There were career-highs scored, chief among them O’Keefe’s 9.975 beam routine, as well as the 9.95 Cristal Isa recorded on beam and the 9.925 that Cammy Hall earned on vault. There were season-highs, too, like the 9.925 Reinstadtler scored on bars.

Utah’s vault rotation was the best it had been all season, a bounce back performance after the team scored a season low on the apparatus a week ago. The 49.450 scored was the second-best vault score by any team in the country this year.

Utah’s beam rotation, meanwhile, while a hair off the historic pace set in the victory over Cal, was still elite and scored a 49.600. Utah also posted a 49.350 on uneven bars, the team’s second-highest score on that event this season.

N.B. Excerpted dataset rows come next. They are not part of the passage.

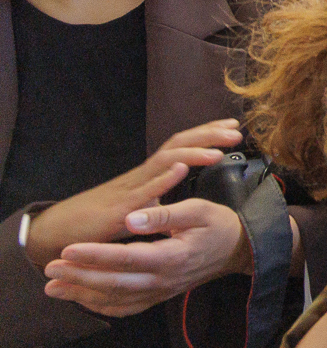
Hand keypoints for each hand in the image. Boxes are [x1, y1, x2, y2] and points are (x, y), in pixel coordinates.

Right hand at [24, 120, 242, 269]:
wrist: (58, 232)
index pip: (181, 145)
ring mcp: (130, 188)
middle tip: (237, 129)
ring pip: (164, 160)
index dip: (206, 134)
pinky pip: (143, 189)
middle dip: (208, 134)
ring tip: (217, 150)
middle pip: (178, 144)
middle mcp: (141, 175)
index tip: (232, 126)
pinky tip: (179, 169)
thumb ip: (157, 202)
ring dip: (192, 152)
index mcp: (148, 175)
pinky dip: (162, 177)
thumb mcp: (137, 209)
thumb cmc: (97, 221)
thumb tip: (180, 205)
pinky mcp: (118, 207)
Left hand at [45, 199, 248, 317]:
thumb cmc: (218, 225)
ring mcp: (160, 292)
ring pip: (115, 299)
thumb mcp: (198, 210)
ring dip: (82, 294)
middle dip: (79, 277)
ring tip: (53, 287)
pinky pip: (125, 307)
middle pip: (114, 283)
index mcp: (171, 257)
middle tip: (49, 270)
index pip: (126, 258)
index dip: (95, 255)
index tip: (68, 250)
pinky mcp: (159, 296)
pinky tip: (82, 299)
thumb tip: (132, 218)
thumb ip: (164, 215)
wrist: (238, 249)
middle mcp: (163, 280)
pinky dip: (101, 306)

For many of teams, a score above 197 would be a great performance. Throw in the career and season highs and the meet would be one to remember. Not at Utah, though. The Red Rocks view themselves as an elite national title contender. For them, the score and the meet were an utter disappointment, akin to a loss.

“That is how I’m looking at it,” junior Sydney Soloski said. “Oregon State is not our biggest competition. This is a loss in terms of looking at the best teams. If this happened against one of the teams that we want to run with at the end of the day, this would have been a loss.”

Floor exercise proved Utah’s downfall. The team suffered a pair of falls, from Isa and Reinstadtler. Then there were a few other below-average routines.

“A couple other kids were just kicking things around, not working floor with precision,” Utah head coach Tom Farden said.

The result was a season-low score of 48.700 on floor, a poor enough showing to make the entire meet an abject disappointment.

“It is frustrating,” Farden said. “They know that they ultimately kicked an opportunity to the curb today. We are better than that.”

When taken in conjunction with Utah’s previous five meets, Saturday’s was arguably the worst of the season, all because of floor.

“We fell apart on floor,” said Soloski. “There is no other way to put that.”

Couldn’t Utah have taken some solace in strong performances on the other three events? After all, prior to floor the team was on pace to record a season-high score, possibly in the 198-range.

Not even a little bit, Farden explained. That isn’t gymnastics, which is an all or nothing affair.

“You have to put four events that are super strong to compete against the best of the best,” he said. “It is very important for every event to be at a high octane level. Everything matters. Every detail matters in this thing. To me, everything matters.”

So yes, Utah gymnastics was victorious Saturday against Oregon State, but the Red Rocks also lost.